***** Task material *****
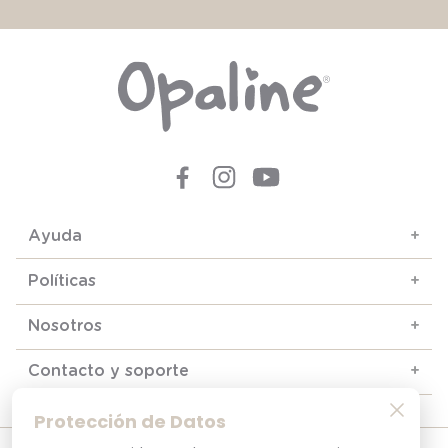
Ayuda
+
Políticas
+
Nosotros
+
Contacto y soporte
+
Protección de Datos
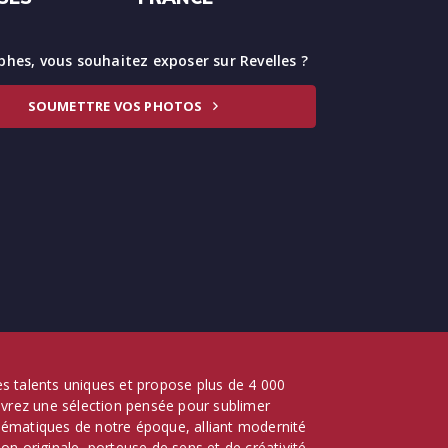
hes, vous souhaitez exposer sur Revelles ?
SOUMETTRE VOS PHOTOS
 des talents uniques et propose plus de 4 000
ouvrez une sélection pensée pour sublimer
lématiques de notre époque, alliant modernité
on originale, porteuse de sens et de créativité.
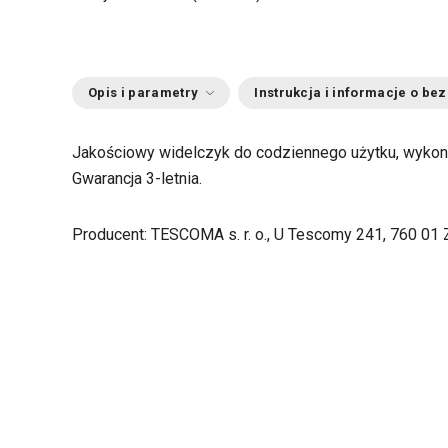
Opis i parametry
Instrukcja i informacje o be
Jakościowy widelczyk do codziennego użytku, wykonan
Gwarancja 3-letnia.
Producent: TESCOMA s. r. o., U Tescomy 241, 760 01 Z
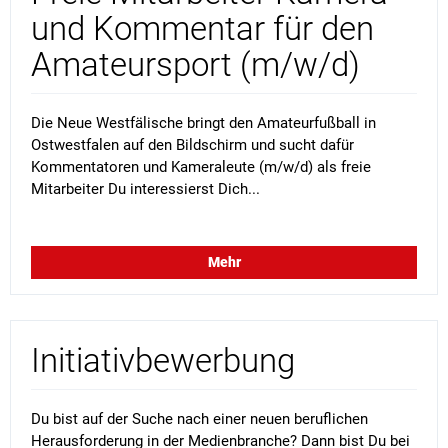
und Kommentar für den
Amateursport (m/w/d)
Die Neue Westfälische bringt den Amateurfußball in
Ostwestfalen auf den Bildschirm und sucht dafür
Kommentatoren und Kameraleute (m/w/d) als freie
Mitarbeiter Du interessierst Dich...
Mehr
Initiativbewerbung
Du bist auf der Suche nach einer neuen beruflichen
Herausforderung in der Medienbranche? Dann bist Du bei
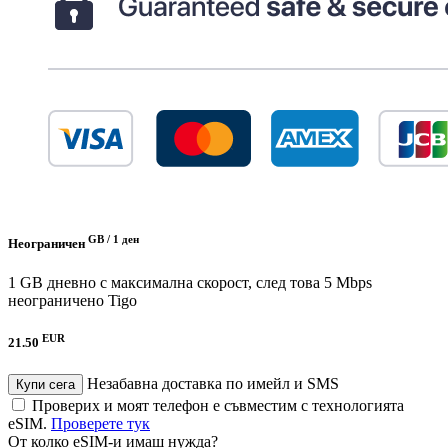
GB /
1 ден
Неограничен
1 GB дневно с максимална скорост, след това 5 Mbps
неограничено
Tigo
EUR
21.50
Незабавна доставка по имейл и SMS
Купи сега
Проверих и моят телефон е съвместим с технологията
eSIM.
Проверете тук
От колко eSIM-и имаш нужда?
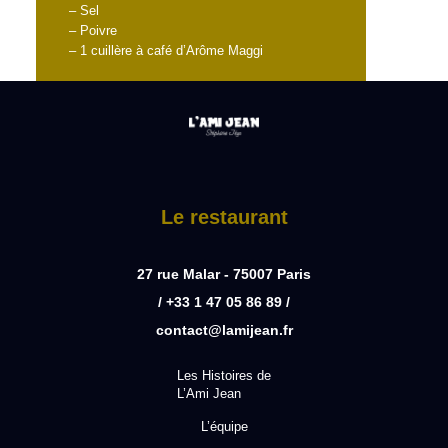
– Sel
– Poivre
– 1 cuillère à café d’Arôme Maggi
Le restaurant
27 rue Malar - 75007 Paris
/ +33 1 47 05 86 89 /
contact@lamijean.fr
Les Histoires de
L’Ami Jean
L’équipe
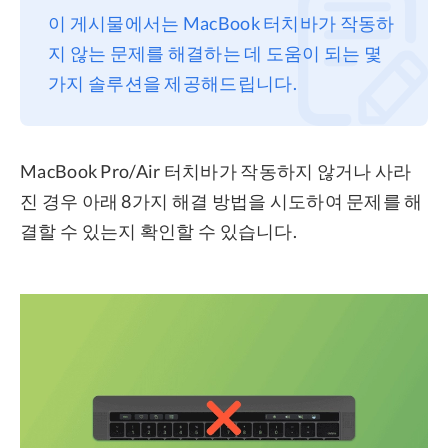
이 게시물에서는 MacBook 터치바가 작동하
프라이버시
지 않는 문제를 해결하는 데 도움이 되는 몇
조항
가지 솔루션을 제공해드립니다.
환불
MacBook Pro/Air 터치바가 작동하지 않거나 사라
진 경우 아래 8가지 해결 방법을 시도하여 문제를 해
결할 수 있는지 확인할 수 있습니다.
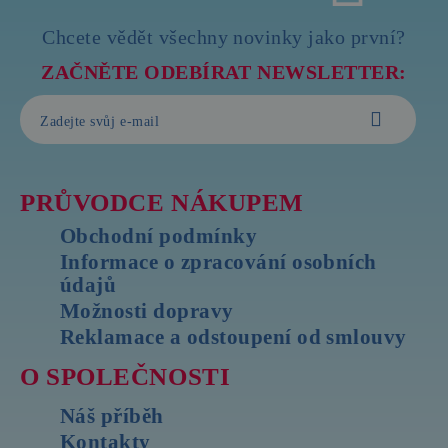
Chcete vědět všechny novinky jako první?
ZAČNĚTE ODEBÍRAT NEWSLETTER:
PRŮVODCE NÁKUPEM
Obchodní podmínky
Informace o zpracování osobních
údajů
Možnosti dopravy
Reklamace a odstoupení od smlouvy
O SPOLEČNOSTI
Náš příběh
Kontakty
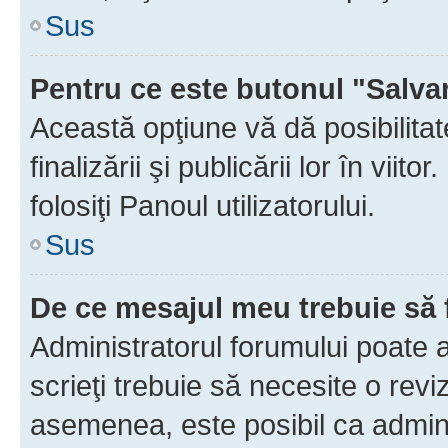
Sus
Pentru ce este butonul "Salva
Această opţiune vă dă posibilita
finalizării şi publicării lor în vii
folosiţi Panoul utilizatorului.
Sus
De ce mesajul meu trebuie să 
Administratorul forumului poate 
scrieţi trebuie să necesite o revi
asemenea, este posibil ca admini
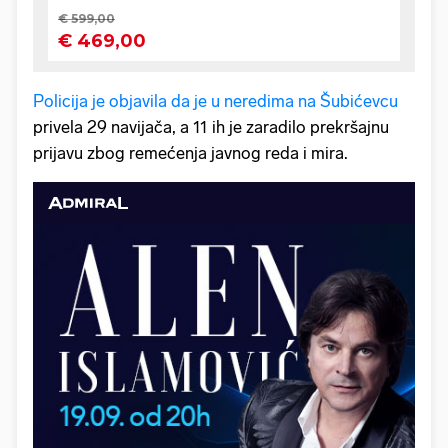
Policija je objavila da je u neredima na Šubićevcu
privela 29 navijača, a 11 ih je zaradilo prekršajnu
prijavu zbog remećenja javnog reda i mira.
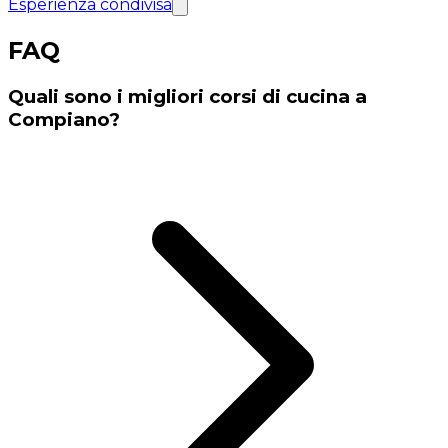
Esperienza condivisa
FAQ
Quali sono i migliori corsi di cucina a
Compiano?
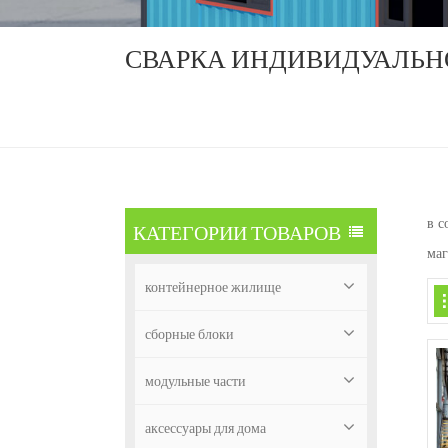
СВАРКА ИНДИВИДУАЛЬН
в с
КАТЕГОРИИ ТОВАРОВ
маг
контейнерное жилище
сборные блоки
модульные части
аксессуары для дома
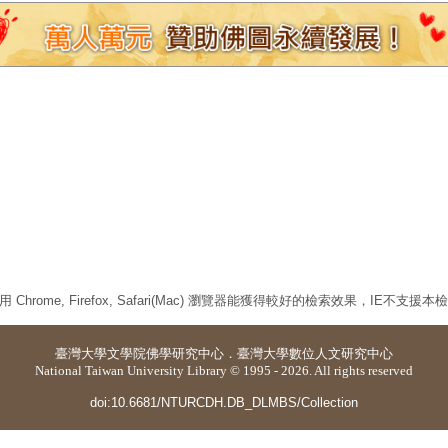
 Chrome, Firefox, Safari(Mac) 瀏覽器能獲得較好的檢索效果，IE不支援
臺灣大學
文學院佛學研究中心
．
臺灣大學數位人文研究中心
National Taiwan University Library © 1995 - 2026. All rights reserved
doi:10.6681/NTURCDH.DB_DLMBS/Collection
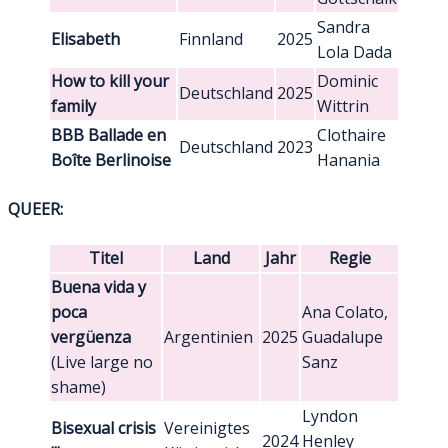
Sandra
Elisabeth
Finnland
2025
Lola Dada
How to kill your
Dominic
Deutschland
2025
family
Wittrin
BBB Ballade en
Clothaire
Deutschland
2023
Boîte Berlinoise
Hanania
QUEER:
Titel
Land
Jahr
Regie
Buena vida y
poca
Ana Colato,
vergüenza
Argentinien
2025
Guadalupe
(Live large no
Sanz
shame)
Lyndon
Bisexual crisis
Vereinigtes
2024
Henley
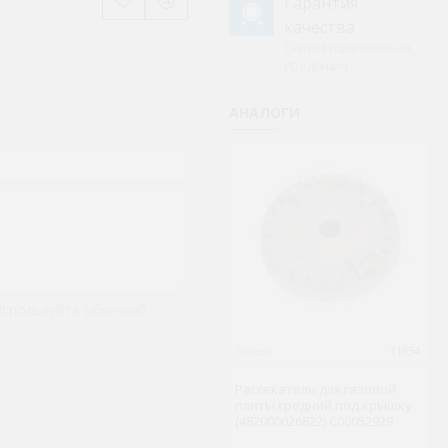
Гарантия
качества
Сертифицированная
продукция
АНАЛОГИ
Не
Используйте обычный
Indesit
11954
S
Рассекатель для газовой
Са
плиты средний под крышку
S
(482000026822) C00052929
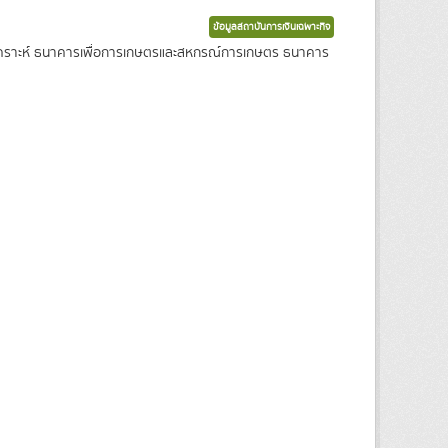
ข้อมูลสถาบันการเงินเฉพาะกิจ
งเคราะห์ ธนาคารเพื่อการเกษตรและสหกรณ์การเกษตร ธนาคาร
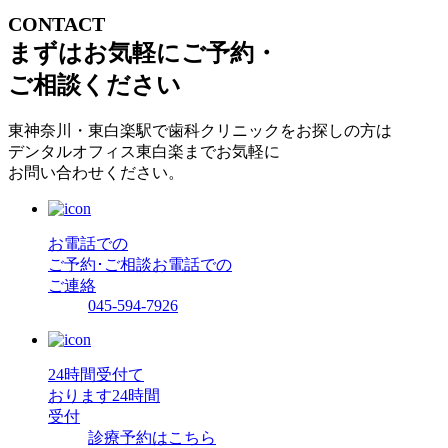
CONTACT
まずはお気軽にご予約・
ご相談ください
東神奈川・東白楽駅で歯科クリニックをお探しの方は
デンタルオフィス東白楽までお気軽に
お問い合わせください。
お電話での
ご予約･ご相談
お電話での
ご連絡
045-594-7926
24時間受付て
おります
24時間
受付
診療予約はこちら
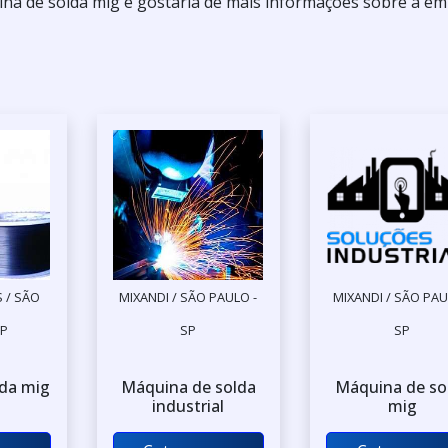
ina de solda mig e gostaria de mais informações sobre a e
 / SÃO
MIXANDI / SÃO PAULO -
MIXANDI / SÃO PAU
SP
SP
SP
da mig
Máquina de solda
Máquina de so
industrial
mig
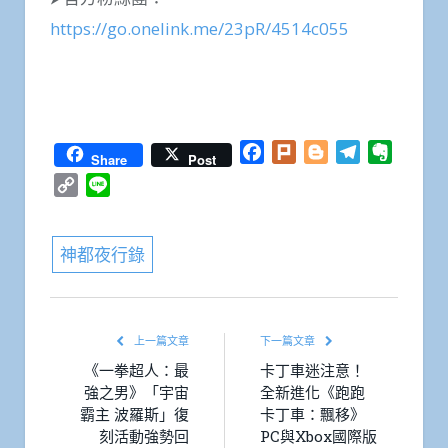
https://go.onelink.me/23pR/4514c055
Facebook
Twitter
WhatsApp
Line
Plurk
Email
分
享
Facebook
Plurk
Blogger
Telegram
Everno
Share
Post
Copy
Line
Link
神都夜行錄
上一篇文章
下一篇文章
《一拳超人：最
卡丁車迷注意！
強之男》「宇宙
全新進化《跑跑
霸主 波羅斯」復
卡丁車：飄移》
刻活動強勢回
PC與Xbox國際版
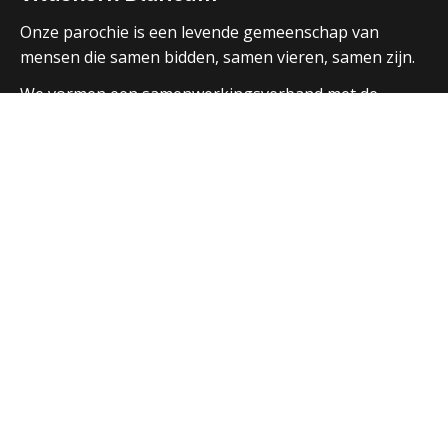
Onze parochie is een levende gemeenschap van
mensen die samen bidden, samen vieren, samen zijn.
We vormen een samenwerkingsverband met de
parochies in Huizen en Laren en hebben ook open
contacten met de andere christelijke kerken in de
regio.
Over ons
Adressen Vituskerk/Thomaskerk
Welkom
Nieuws
Vieringen
Activiteiten
Parochiebladen
Nieuwsbrief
*****
# Task to complete
Copy the lines from the one containing "Chrome, Firefox, Safari(Mac)" through the one containing "doi:10.6681/NTURCDH.DB_DLMBS/Collection", including both of those lines, without any changes.

# Response area
 Chrome, Firefox, Safari(Mac) 瀏覽器能獲得較好的檢索效果，IE不支援
臺灣大學
文學院佛學研究中心
．
臺灣大學數位人文研究中心
National Taiwan University Library © 1995 - 2026. All rights reserved
doi:10.6681/NTURCDH.DB_DLMBS/Collection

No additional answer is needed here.